From Sarande, I took a ferry to a Greek island called Corfu. Corfu is one of those islands that haven’t been properly discovered, so if you go there, don’t expect to find any fancy restaurants. When I was there, I ate roasted fish that I bought from a fisherman in a shack. It’s a really beautiful island that will definitely become more popular in years to come. I spent the day in Corfu and took a ferry back to Sarande.

I started going up north, and I went to a place called Shkodër. Shkodër is another historic town but has become more like a city. It was a fun place to visit; it had a lot of big hotels and establishments, which was a nice contrast from some of the other places I visited in Albania.

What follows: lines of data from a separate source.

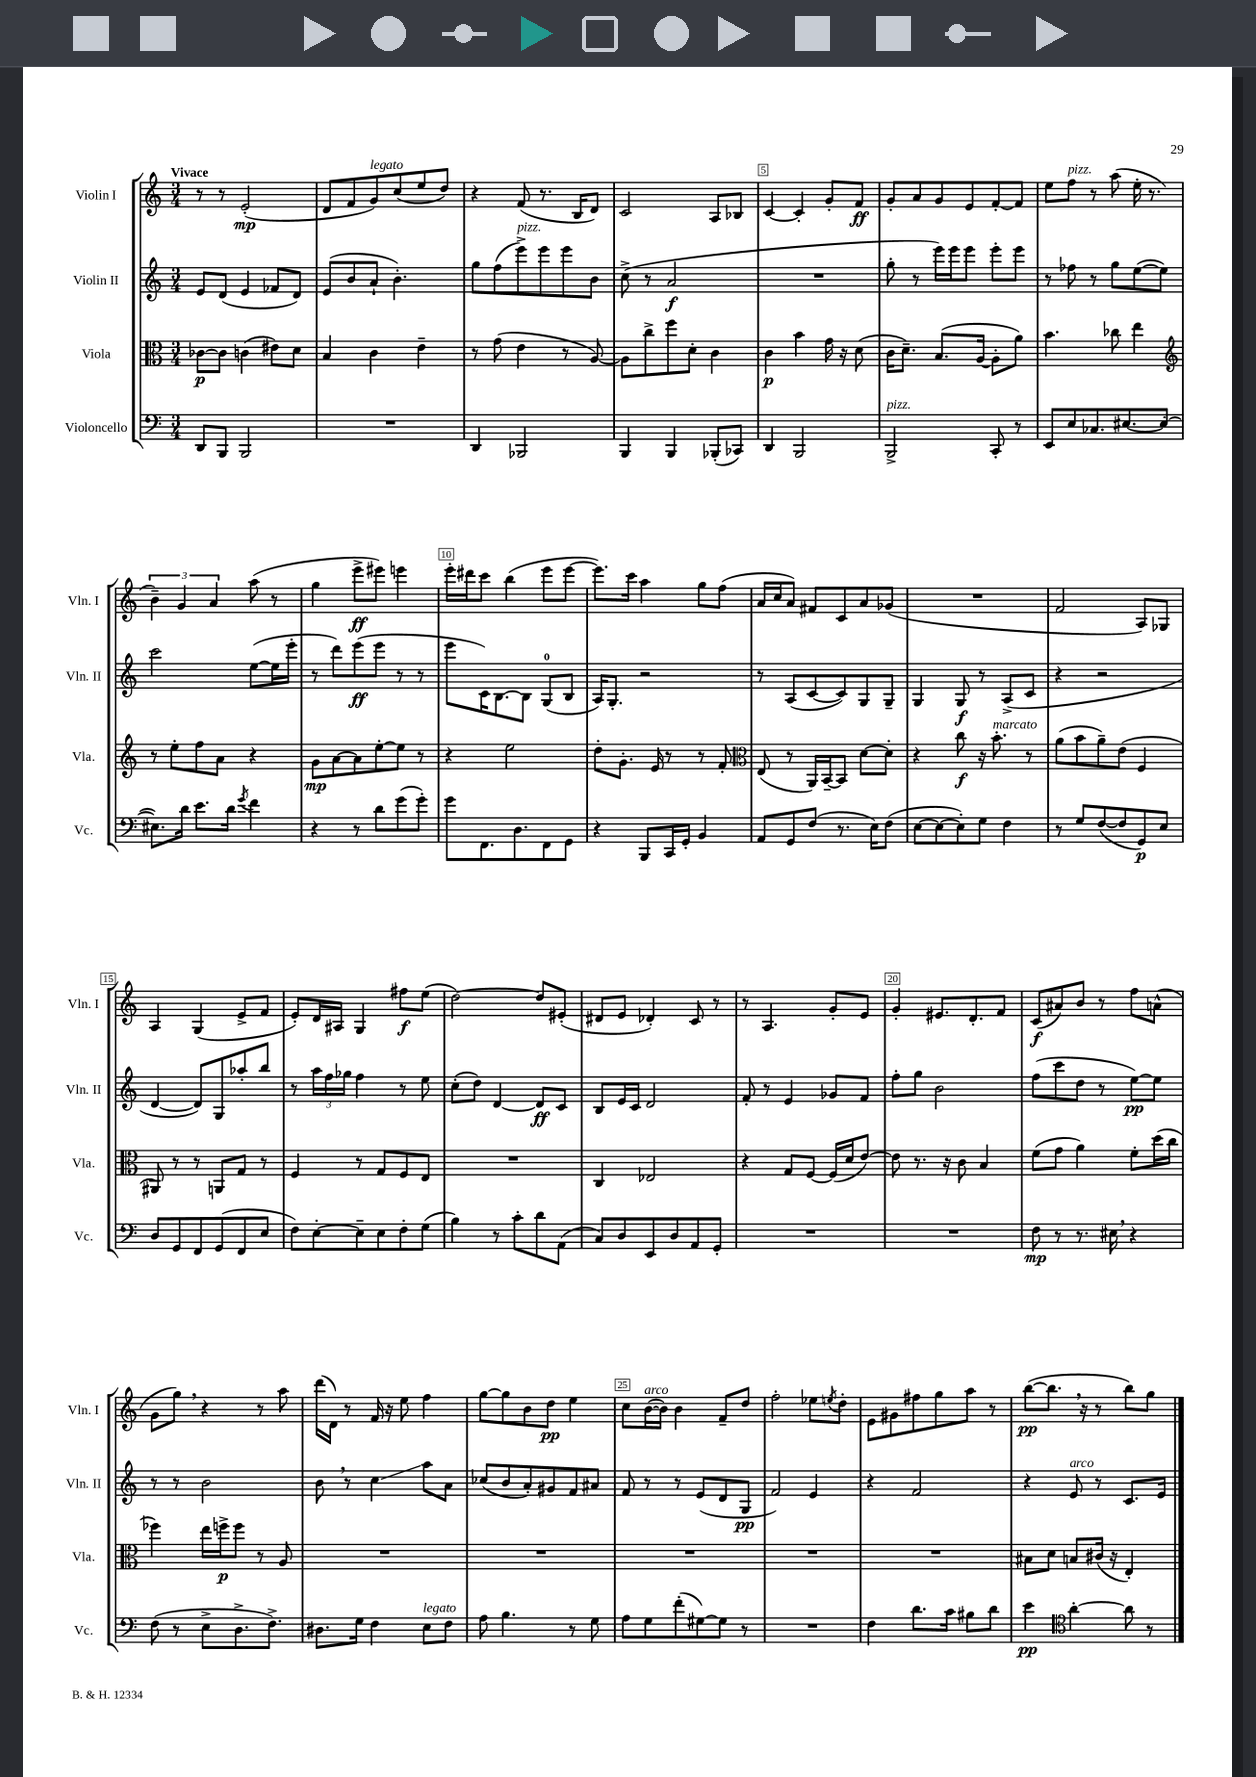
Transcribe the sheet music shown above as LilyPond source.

<<
\new StaffGroup <<
\new Staff = "s0" \with { instrumentName = "Violin I" shortInstrumentName = "Vln. I" } {
    \clef treble \key c \major \numericTimeSignature \time 3/4 \tempo "Vivace"
    r8 r8 e'2-.\mp( |
    d'8 f'8 g'8^\markup { \italic "legato" }) c''8( e''8 d''8) |
    r4 f'8( r8. b16 d'8) |
    c'2 a8 bes8 |
    c'4~ c'4-. g'8-. f'8\ff |
    g'8-. a'8 g'8 e'8 f'8~-. f'8 |
    e''8 f''8^\markup { \italic "pizz." } r8 a''8( e''16-. r8. |
    \tuplet 3/2 { b'4--) g'4 a'4 } a''8( r8 |
    g''4 e'''8->\ff eis'''8) e'''4 |
    e'''16-. dis'''16 c'''8 b''4( e'''8 e'''8~ |
    e'''8.) c'''16 a''4 g''8 f''8( |
    a'16 c''16 a'8) fis'8 c'8 a'8 ges'8( |
    R2. |
    f'2 a8) ges8 |
    a4 g4( e'8-> f'8 |
    e'8-.) d'16 ais16 g4 fis''8\f e''8( |
    d''2~) d''8 eis'8-.( |
    dis'8 e'8 des'4-.) c'8 r8 |
    r8 a4. g'8-. e'8 |
    g'4-. eis'8. d'8.-. f'8 |
    c'8\f( ais'8) b'8 r8 f''8 a'8-^( |
    g'8 g''8) \breathe r4 r8 a''8 |
    d'''16( d'16) r8 f'16 r16 e''8 f''4 |
    g''8~ g''8 b'8 d''8\pp e''4 |
    c''8 b'16~^\markup { \italic "arco" }( b'16) b'4 f'8-- d''8 |
    f''2-. ees''8 \acciaccatura { e''8 } d''8-. |
    e'8 gis'8 fis''8 g''8 a''8 r8 |
    b''8~\pp( b''8. \breathe r16 r8 b''8) g''8 \bar "|." |
}
\new Staff = "s1" \with { instrumentName = "Violin II" shortInstrumentName = "Vln. II" } {
    \clef treble \key c \major \numericTimeSignature \time 3/4
    e'8 d'8( e'4 fes'8 d'8) |
    e'8( b'8 a'8-! b'4.-.) |
    g''8 f''8( e'''8->^\markup { \italic "pizz." }) e'''8 e'''8 b'8 |
    c''8->( r8 a'2\f |
    R2. |
    g''8-. r8 e'''16) e'''16 e'''8 e'''8-. e'''8 |
    r8 fes''8 r8 g''8 e''8~( e''8) |
    c'''2 e''8~( e''16 e'''16-. |
    r8 d'''8) e'''8\ff( e'''8 r8 r8 |
    e'''8 c'16) b8.~ b8 g8-0( b8 |
    a16) g8.-. r2 |
    r8 a8( c'8~ c'8) g8 g8-- |
    g4 g8\f r8 a8->( c'8 |
    r4 r2 |
    d'4~ d'8) g8 aes''8-. b''8 |
    r8 \tuplet 3/2 { a''16 f''16 ges''16 } f''4 r8 e''8 |
    c''8-.( d''8) d'4~ d'8\ff c'8 |
    b8 e'16 c'16 d'2 |
    f'8-. r8 e'4 ges'8 f'8 |
    f''8-. g''8 b'2 |
    f''8( c'''8 d''8 r8 e''8~\pp) e''8 |
    r8 r8 b'2 |
    b'8 \breathe r8 c''4\glissando a''8 a'8 |
    ces''8( b'8 a'8-.) gis'8 f'8 ais'8 |
    f'8 r8 r8 e'8( d'8 g8\pp |
    f'2) e'4 |
    r4 f'2 |
    r4 e'8^\markup { \italic "arco" } r8 c'8. e'16 \bar "|." |
}
\new Staff = "s2" \with { instrumentName = "Viola" shortInstrumentName = "Vla." } {
    \clef alto \key c \major \numericTimeSignature \time 3/4
    ces'8~\p ces'8 c'4( eis'8) d'8 |
    b4 c'4 e'4-- |
    r8 g'8( e'4 r8 a8~) |
    a8 c''8-> f''8 d'8-. c'4 |
    c'4\p b'4 g'16 r16 d'8( |
    c'16 d'8.--) b8.( a16~ a8-. a'8) |
    b'4. ces''8 e''4 |
    \clef treble r8 e''8-. f''8 a'8 r4 |
    g'8\mp a'8~ a'8 e''8~-. e''8 r8 |
    r4 e''2 |
    d''8-. g'8.-. e'16 r8 r8 f'8-. |
    \clef alto e8( r8 a,16) b,16~-- b,8 d'8~ d'8-. |
    r4 c''8\f r16 b'8.-.^\markup { \italic "marcato" } r8 |
    a'8( b'8 a'8--) e'8( f4 |
    ais,8) r8 r8 a,8 g8 r8 |
    f4 r8 g8 f8 e8 |
    R2. |
    c4 ees2 |
    r4 g8 f8~ f16( d'16 e'8~) |
    e'8 r8. r16 c'8 b4 |
    f'8( g'8 a'4) f'8-. d''16( c''16 |
    fes''4) e''16 f''16->\p f''8 r8 a8 |
    R2. |
    R2. |
    R2. |
    R2. |
    R2. |
    bis8 d'8 b8 cis'16( r16 e4-.) \bar "|." |
}
\new Staff = "s3" \with { instrumentName = "Violoncello" shortInstrumentName = "Vc." } {
    \clef bass \key c \major \numericTimeSignature \time 3/4
    d,8 b,,8 b,,2 |
    R2. |
    d,4 bes,,2 |
    b,,4 b,,4 bes,,8-.( ces,8) |
    d,4 b,,2 |
    b,,2->^\markup { \italic "pizz." } c,8-. r8 |
    e,8 e8 ces8. eis8.~ eis8~( |
    eis8.) d'16 e'8. d'16 \acciaccatura { g'8 } f'4 |
    r4 r8 d'8 g'8( g'8-.) |
    g'8 f,8. d8. f,8 g,8 |
    r4 b,,8 c,16 g,16-. b,4 |
    a,8 g,8 f8( r8. e16) f8( |
    e8~ e8~ e8-.) g8 f4 |
    r8 g8 f8~( f8 g,8\p) e8 |
    d8 g,8 f,8 g,8( f,8 e8 |
    f8) e8~-. e8-- e8 f8-. g8( |
    b4) r8 c'8-. d'8 a,8( |
    c8) d8 e,8 d8 a,8 g,8-. |
    R2. |
    R2. |
    f8\mp r8 r8. eis16 \breathe r4 |
    f8( r8 e8-> d8.-> f8.->) |
    dis8. g16 f4 e8^\markup { \italic "legato" } f8 |
    a8 b4. r8 g8 |
    a8 g8 f'8-.( gis8~) gis8 r8 |
    R2. |
    f4 d'8. c'16 bis8 d'8 |
    e'4\pp \clef tenor a'4~-. a'8 r8 \bar "|." |
}
>>
>>
\layout { \context { \Score \override BarNumber.break-visibility = ##(#f #t #t) barNumberVisibility = #(every-nth-bar-number-visible 5) \override BarNumber.stencil = #(make-stencil-boxer 0.1 0.3 ly:text-interface::print) } }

After Shkodër, I went to a mountainous region called Theth. Theth is a beautiful place that’s kind of isolated from everywhere else. You’ll love Theth if you’re an adventure lover like I am; I had so much fun here. I went on a lot of hiking trails and went swimming in a couple of waterfalls. My most memorable experience in Theth was a particular waterfall called The Blue Eye. The Blue Eye is really beautiful but also kind of scary. It looks like a hole in the water, and it’s really blue because of the concentration; the water around it is a lighter shade of blue. There, I climbed up like 23 metres and jumped into the freezing blue eye. I have to admit that I spent quite a bit of time at the top trying to brace myself because it was quite scary, but I overcame the challenge like everything else I have come across. Theth was the last place I visited in Albania before I went to Montenegro.

The Blue Eye

I really loved my trip to Albania. One thing that stood out for me in Albania, especially when I visited the Museum, was how women are depicted. They have a lot of powerful women in their history, and they aren’t afraid to show it; the statue outside their museum is literally a woman holding a gun. Also, the depiction of women didn’t feel forced or exaggerated. It all felt very true and natural. I never felt like there would ever be a situation where I’d experience sexism throughout my trip, and I really loved that.

I also really loved the food in Albania. Everything I ate there was really good, and that’s not usually the case when I travel to other European countries. If I had to mention a dislike, it would be the stares I got because I was the only black person almost everywhere I went; but I’ve gotten used to it as a frequent traveller.

Many of my friends and random people online are taking trips to Albania because of all the good things I have to say about the place, which makes me genuinely happy. I will continue to recommend Albania to anybody willing to listen because it was a truly amazing experience.